Kids Rule OK! was probably the most violent strip Action had to offer. Not necessarily for the violence itself, but for the tone in which it was presented. For instance, Dredger was a nominal good guy. He may've been a vicious, bloodthirsty bastard, but in his world, there was at least some kind of line drawn between the good guys & the bad guys, and Dredger was at least partially on the side of the angels.
Kids Rule OK! had no such distinctions. Set in the far-flung future of 1986, it's basically A Clockwork Orange for teenagers, as a plague wipes out every adult in Britain, leaving the country's population of kids to fend for themselves.
It was written ( presumably in fresh blood ) by Jack Adrian, and illustrated by Mike White, and from the opening panel of page 2, it's total anarchy, and it never really lets up.
If The Moral Majority was appalled by Action, it was apoplectic over Kids Rule OK!
The cover above says it all, as a teenage thug, chain swinging, is about to kick a copper's head in. ( By the way, " Aggro " for those who don't know, stands for aggravation/fighting/kicking someone's head in ). At a time when football violence was reaching new depths, it was felt that this kind of thing was most definitely not what the nation's youth should be reading.

# DATASET EXCERPTS
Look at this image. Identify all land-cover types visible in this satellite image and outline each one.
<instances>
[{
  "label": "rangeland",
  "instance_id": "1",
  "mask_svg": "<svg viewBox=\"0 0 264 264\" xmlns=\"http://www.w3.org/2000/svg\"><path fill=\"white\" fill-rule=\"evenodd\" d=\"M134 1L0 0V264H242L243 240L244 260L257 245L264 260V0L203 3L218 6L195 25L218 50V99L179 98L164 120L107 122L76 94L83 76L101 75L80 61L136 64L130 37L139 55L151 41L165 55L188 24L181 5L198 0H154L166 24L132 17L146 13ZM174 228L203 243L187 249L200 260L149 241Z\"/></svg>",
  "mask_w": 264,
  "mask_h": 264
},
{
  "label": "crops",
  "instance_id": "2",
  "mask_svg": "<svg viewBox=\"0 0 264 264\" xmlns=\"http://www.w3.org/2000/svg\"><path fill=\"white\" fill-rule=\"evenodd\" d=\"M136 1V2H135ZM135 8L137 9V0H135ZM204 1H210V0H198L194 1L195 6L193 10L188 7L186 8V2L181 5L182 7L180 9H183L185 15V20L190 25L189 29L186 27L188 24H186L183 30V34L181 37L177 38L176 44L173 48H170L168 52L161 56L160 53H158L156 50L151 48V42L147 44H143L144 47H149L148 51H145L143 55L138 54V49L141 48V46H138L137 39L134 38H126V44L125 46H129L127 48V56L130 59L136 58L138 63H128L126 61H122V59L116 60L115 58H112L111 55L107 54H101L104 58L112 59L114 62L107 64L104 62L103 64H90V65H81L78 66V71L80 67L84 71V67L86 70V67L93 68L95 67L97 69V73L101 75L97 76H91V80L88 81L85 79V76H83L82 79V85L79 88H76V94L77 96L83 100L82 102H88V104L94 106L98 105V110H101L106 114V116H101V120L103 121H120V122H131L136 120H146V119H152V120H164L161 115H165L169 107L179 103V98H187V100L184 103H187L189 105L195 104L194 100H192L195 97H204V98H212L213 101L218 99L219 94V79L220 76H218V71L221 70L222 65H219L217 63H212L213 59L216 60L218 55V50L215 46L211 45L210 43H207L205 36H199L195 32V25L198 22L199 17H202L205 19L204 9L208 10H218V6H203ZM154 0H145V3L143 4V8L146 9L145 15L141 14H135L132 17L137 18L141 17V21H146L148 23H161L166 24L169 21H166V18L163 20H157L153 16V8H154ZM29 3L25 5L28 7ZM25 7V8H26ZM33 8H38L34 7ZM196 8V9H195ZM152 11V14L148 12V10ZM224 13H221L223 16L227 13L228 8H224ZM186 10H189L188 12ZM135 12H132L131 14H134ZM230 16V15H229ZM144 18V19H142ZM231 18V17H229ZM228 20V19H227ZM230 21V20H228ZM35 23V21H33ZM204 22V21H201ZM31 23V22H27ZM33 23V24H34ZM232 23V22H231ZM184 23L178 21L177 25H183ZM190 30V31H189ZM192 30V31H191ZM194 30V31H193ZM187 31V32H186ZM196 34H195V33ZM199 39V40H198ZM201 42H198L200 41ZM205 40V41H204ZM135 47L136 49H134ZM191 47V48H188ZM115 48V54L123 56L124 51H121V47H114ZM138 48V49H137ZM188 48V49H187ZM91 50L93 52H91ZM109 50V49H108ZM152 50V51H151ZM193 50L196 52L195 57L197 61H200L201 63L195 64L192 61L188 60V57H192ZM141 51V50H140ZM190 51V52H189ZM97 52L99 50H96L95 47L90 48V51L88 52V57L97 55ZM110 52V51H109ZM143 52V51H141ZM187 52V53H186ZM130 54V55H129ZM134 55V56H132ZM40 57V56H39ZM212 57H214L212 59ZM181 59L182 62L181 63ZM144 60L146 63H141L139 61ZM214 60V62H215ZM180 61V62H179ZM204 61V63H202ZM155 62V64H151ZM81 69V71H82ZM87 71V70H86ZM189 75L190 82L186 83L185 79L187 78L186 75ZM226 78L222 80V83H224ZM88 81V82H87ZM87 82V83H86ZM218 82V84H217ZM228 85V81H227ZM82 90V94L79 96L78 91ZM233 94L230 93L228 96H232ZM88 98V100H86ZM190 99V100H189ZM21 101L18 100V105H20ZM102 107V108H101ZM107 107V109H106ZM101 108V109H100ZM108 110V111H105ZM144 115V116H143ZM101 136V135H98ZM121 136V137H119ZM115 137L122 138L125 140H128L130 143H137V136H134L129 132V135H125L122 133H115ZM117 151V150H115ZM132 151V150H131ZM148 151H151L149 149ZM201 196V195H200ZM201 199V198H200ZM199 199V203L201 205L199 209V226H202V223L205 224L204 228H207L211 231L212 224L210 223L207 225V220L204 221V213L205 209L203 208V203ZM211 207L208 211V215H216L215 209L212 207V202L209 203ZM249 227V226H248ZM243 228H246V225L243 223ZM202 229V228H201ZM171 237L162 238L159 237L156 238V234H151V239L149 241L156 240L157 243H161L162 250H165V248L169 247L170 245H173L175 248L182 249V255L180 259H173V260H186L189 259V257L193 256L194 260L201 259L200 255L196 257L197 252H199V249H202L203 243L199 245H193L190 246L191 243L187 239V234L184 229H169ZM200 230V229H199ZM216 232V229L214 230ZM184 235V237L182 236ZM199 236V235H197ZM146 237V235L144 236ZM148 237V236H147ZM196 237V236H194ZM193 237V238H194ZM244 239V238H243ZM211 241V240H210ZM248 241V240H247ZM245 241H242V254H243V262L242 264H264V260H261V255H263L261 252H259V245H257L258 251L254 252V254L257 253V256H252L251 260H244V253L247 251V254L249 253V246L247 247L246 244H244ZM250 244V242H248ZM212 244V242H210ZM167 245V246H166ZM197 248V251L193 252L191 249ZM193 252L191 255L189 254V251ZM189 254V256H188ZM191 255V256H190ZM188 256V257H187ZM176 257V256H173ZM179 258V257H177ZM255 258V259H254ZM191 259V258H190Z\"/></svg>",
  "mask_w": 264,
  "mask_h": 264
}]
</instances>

# REQUIRED TASKS
A) Translate this sentence from the Kids Rule OK! text into Spanish: "Kids Rule OK! had no such distinctions."
B) Print the part of the Kids Rule OK! text between "It was written" and "should be reading.", inclusive, word for word.
Base your answers only on the Kids Rule OK! text, not on the listing.

# EXPECTED ANSWERS
A) Kids Rule OK! no hacía tales distinciones.

B)
It was written ( presumably in fresh blood ) by Jack Adrian, and illustrated by Mike White, and from the opening panel of page 2, it's total anarchy, and it never really lets up.
If The Moral Majority was appalled by Action, it was apoplectic over Kids Rule OK!
The cover above says it all, as a teenage thug, chain swinging, is about to kick a copper's head in. ( By the way, " Aggro " for those who don't know, stands for aggravation/fighting/kicking someone's head in ). At a time when football violence was reaching new depths, it was felt that this kind of thing was most definitely not what the nation's youth should be reading.